▸ **Aim of the task**: What needs transcribing is the line with "exposure_s: 1/250" and every line after it to the end of the records, exactly and alone, with no pictures.

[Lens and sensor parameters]
· · · · · · ·

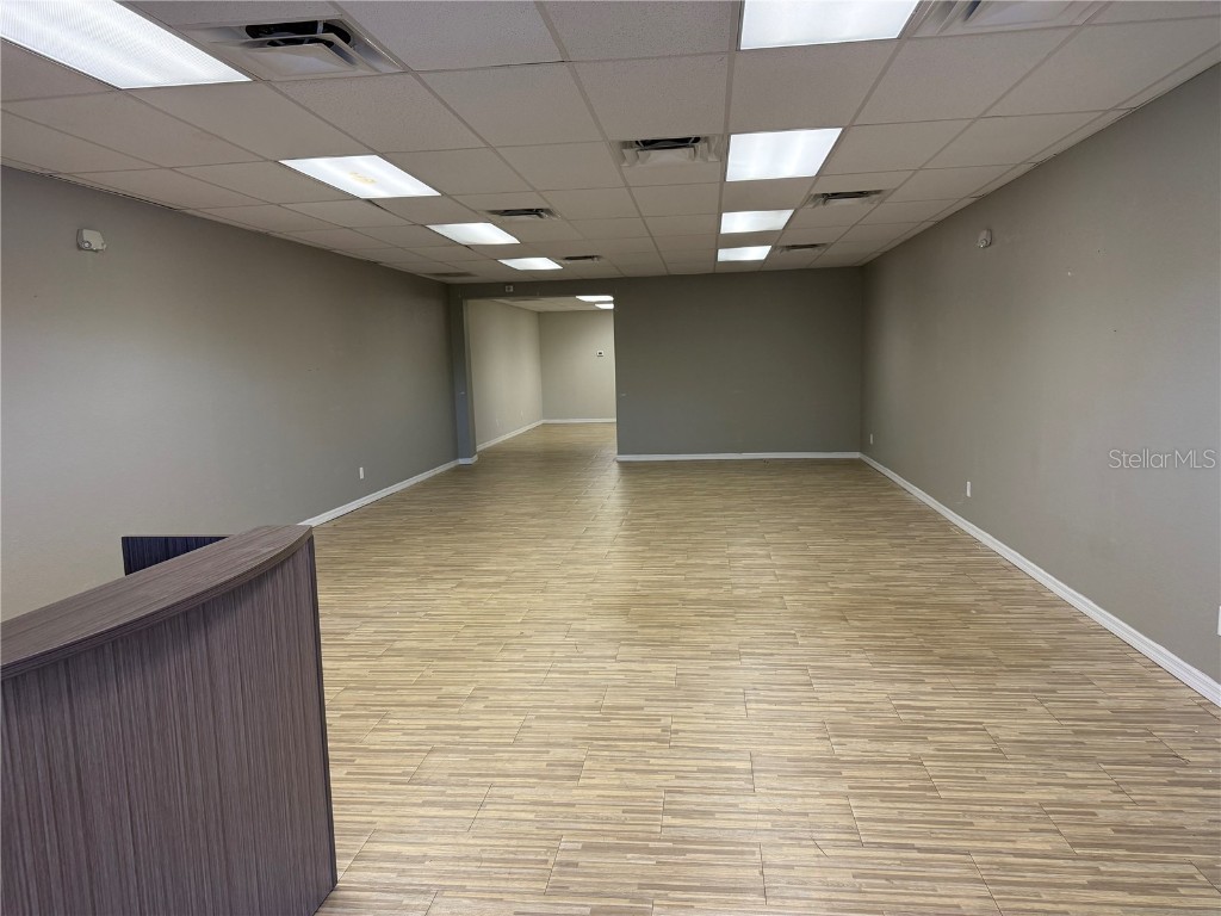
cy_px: 458
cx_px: 610
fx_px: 847
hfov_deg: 71.6
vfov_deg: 56.8
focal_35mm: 24
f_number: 1.78
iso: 250
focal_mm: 6.76
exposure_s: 1/120
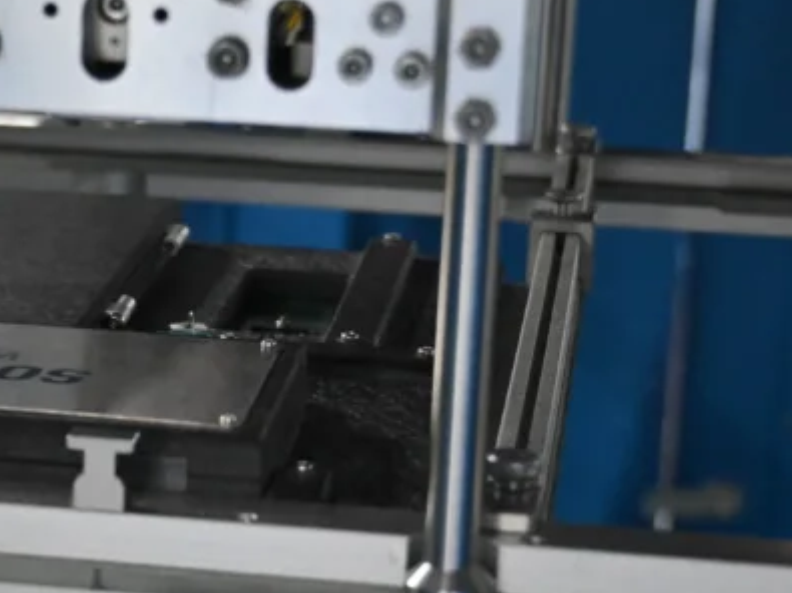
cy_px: 412
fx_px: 3162
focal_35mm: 138
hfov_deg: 14.0
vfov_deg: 10.7
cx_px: -28
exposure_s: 1/250
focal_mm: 37
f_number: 4
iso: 6400
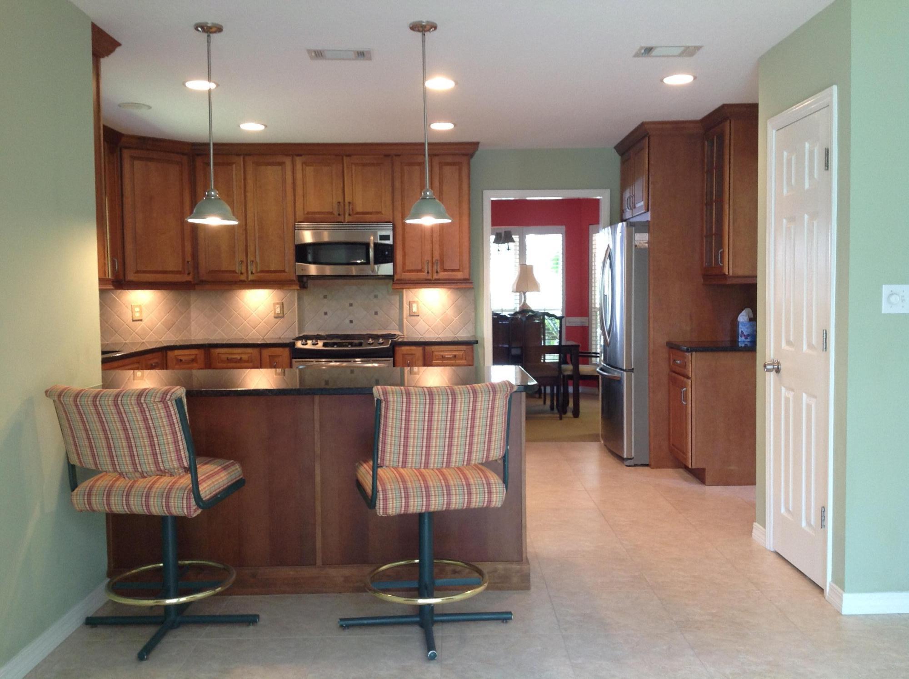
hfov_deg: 52.7
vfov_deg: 40.6
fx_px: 918
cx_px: 454
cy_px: 340
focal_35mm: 35
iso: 80
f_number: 2.4
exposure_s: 1/15
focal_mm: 4.28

· · · · · · ·

▸ **Solution for this problem**:
exposure_s: 1/250
focal_mm: 37
f_number: 4
iso: 6400
hfov_deg: 52.7
vfov_deg: 40.6
fx_px: 918
cx_px: 454
cy_px: 340
focal_35mm: 35
iso: 80
f_number: 2.4
exposure_s: 1/15
focal_mm: 4.28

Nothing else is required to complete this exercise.